Scènes

Claudia Solal/Benjamin Moussay

Claudia Solal et Benjamin Moussay sont en résidence aux 7 Lézards. Revue de l’évolution du duo entre octobre 2004 et mars 2005.


Les 7 Lézards. Paris. Octobre 2004/Mars 2005.19h.
Claudia Solal : vo
Benjamin Moussay : p

Claudia Solal, au cas où vous l’ignoreriez, est la fille d’un Géant du piano, Martial Solal.

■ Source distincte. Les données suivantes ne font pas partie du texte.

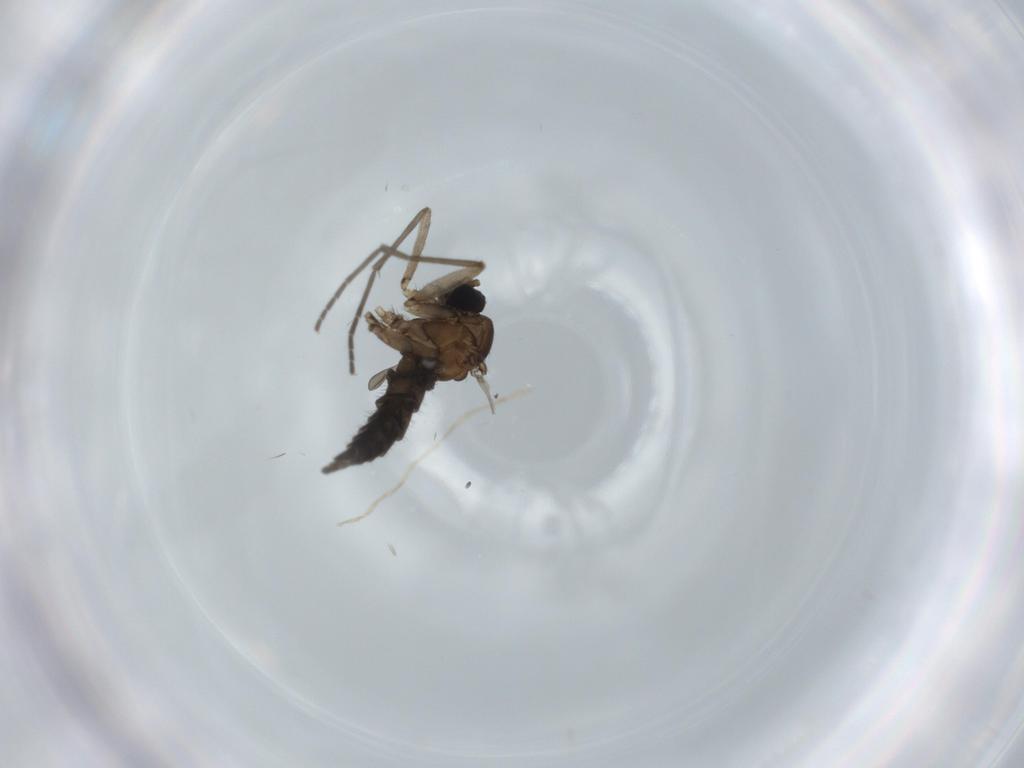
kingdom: Animalia
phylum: Arthropoda
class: Insecta
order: Diptera
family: Sciaridae
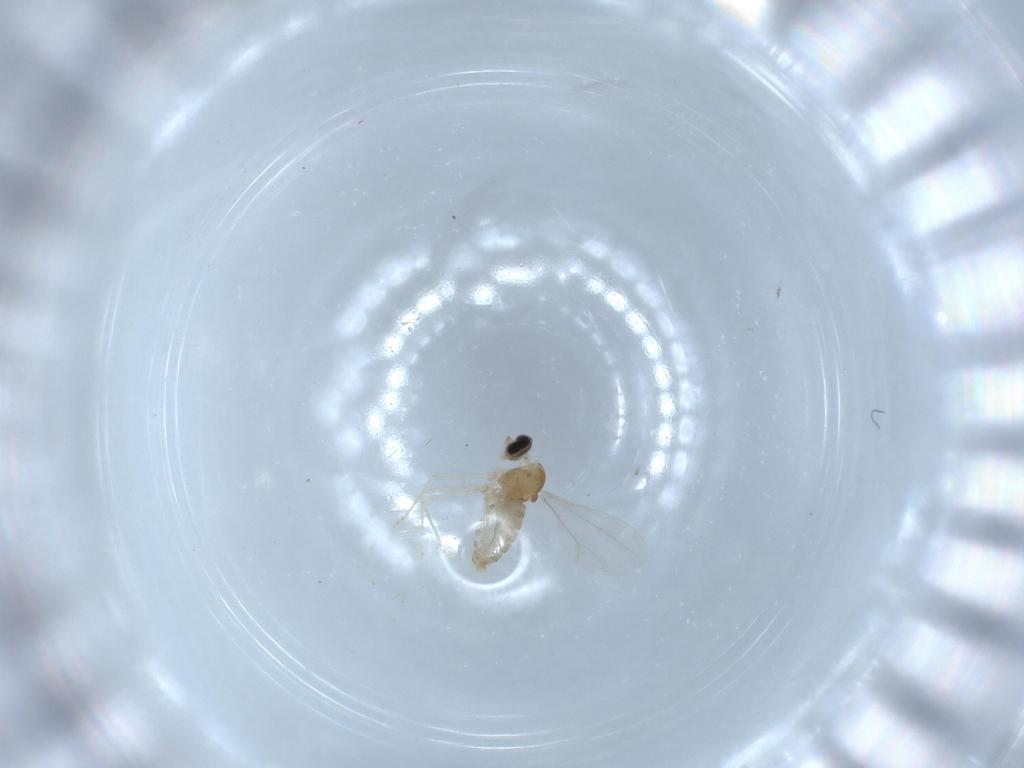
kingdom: Animalia
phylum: Arthropoda
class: Insecta
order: Diptera
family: Cecidomyiidae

Benjamin Moussay fait partie de cette jeune génération de pianistes français qui a écouté - mais pas copié - Martial Solal.

J’avais déjà apprécié Benjamin Moussay avec son trio et Claudia Solal avec un combo. Les entendre ensemble faisait à l’avance mon délice. Pourtant, le premier morceau m’inquiète beaucoup. Claudia vocalise, Benjamin tripote une espèce de clavier électronique rouge et blanc, un jouet d’enfant.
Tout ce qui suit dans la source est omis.